İlk tartışma noktası, bireylerin görüşlerini herhangi bir müdahale olmaksızın kendi kendilerine oluşturma özgürlüğüne sahip olma gerekliliği üzerine. Özel alan dediğimiz ve mahremiyetin yaşanması gerektiği alan olarak kurguladığımız mekanların en temelinde, zihnimizde neyin şekillendiği var aslında. Düşüncelerimizi ya da ön yargılarımızı kamusal alanın bir parçası yaptığımız an, her türlü eleştiriye de hazır hale gelmeliyiz. Ancak, fikirlerimizi şekillendirirken bazen biraz yalnız bırakılmaya ihtiyacımız var. Saçmalıyor da olsak, kendi kendimize saçmalıyor olabilmeliyiz. Bu, fikirlerin özgürce oluşturulabilmesi, hayata ve çeşitli konulara dair tutarlı ve istikrarlı bir bakış açısı geliştirmek için de önem arz etmekte.
Değineceğim ikinci tartışma noktası da bu tür müdahaleci bir uygulamanın kamu yararını teşvik etme amacına yönelik sınırlı faydasıdır. Amaç tartışmayı ve kendi kendimize düşünmeyi teşvik etmekse, Microsoft Word'ün müdahalesinin konuşmanın ve tartışmanın doğal akışına ters olduğu düşüncesindeyim. Anlamlı bir fikir alışverişini kolaylaştırmak yerine, diyalog için bir fırsat sağlamadan bir ifadeyi ön yargılı olarak işaretlemek ne derece bir fikir teatisi doğurur, emin değilim. Dahası, bir tartışma gerçekleşecek olsa bile, bu müdahaleyi uygulayan bir yapay zeka ile etkileşime girmek, etkinliği konusunda da endişelere yol açabilir. Tabi ki, söylediklerim spekülatif. Bunun üzerine hem daha fazla düşünmeye hem de daha fazla araştırma yapmaya ihtiyaç var.
Son tartışma noktası da ön yargıların ya da ayrımcı sezilerin, kamuya açık alanlarda tartışılmasının daha faydalı olabileceği konusu ile ilgili.
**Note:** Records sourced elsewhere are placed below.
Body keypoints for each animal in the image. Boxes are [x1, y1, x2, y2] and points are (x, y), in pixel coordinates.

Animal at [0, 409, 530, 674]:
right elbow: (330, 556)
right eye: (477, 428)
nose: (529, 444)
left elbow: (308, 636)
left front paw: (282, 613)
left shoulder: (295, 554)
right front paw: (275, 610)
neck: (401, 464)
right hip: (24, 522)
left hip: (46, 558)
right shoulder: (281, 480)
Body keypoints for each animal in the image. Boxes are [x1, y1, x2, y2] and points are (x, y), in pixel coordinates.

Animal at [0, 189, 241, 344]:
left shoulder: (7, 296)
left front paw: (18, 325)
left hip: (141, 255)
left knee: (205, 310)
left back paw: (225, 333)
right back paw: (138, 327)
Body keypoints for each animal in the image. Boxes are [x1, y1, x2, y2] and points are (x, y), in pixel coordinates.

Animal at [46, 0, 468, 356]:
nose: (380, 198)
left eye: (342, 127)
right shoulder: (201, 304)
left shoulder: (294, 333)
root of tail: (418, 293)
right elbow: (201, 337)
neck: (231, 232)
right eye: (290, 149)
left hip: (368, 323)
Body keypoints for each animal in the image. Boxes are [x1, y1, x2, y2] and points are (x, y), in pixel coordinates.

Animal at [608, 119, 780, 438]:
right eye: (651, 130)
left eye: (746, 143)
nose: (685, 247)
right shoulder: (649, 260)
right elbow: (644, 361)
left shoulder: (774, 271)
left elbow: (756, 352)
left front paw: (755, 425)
Farklı bakış açılarının daha sıhhatli ve daha incelikli bir şekilde anlaşılmasına katkıda bulunduğu için insanlar bazen kamuya açık bile olsa saçmalama hakkına sahip olmalı diye düşünülebilir. Ön yargıların, bazı gruplara zarar verebilecek ya da değersiz gösterebilecek örneklerini ayrı tutuyorum. Dediğim gibi, zararlı ya da açıkça ayrımcı söylemlerden bahsetmiyorum. Bazen biraz saçmalamak meselem.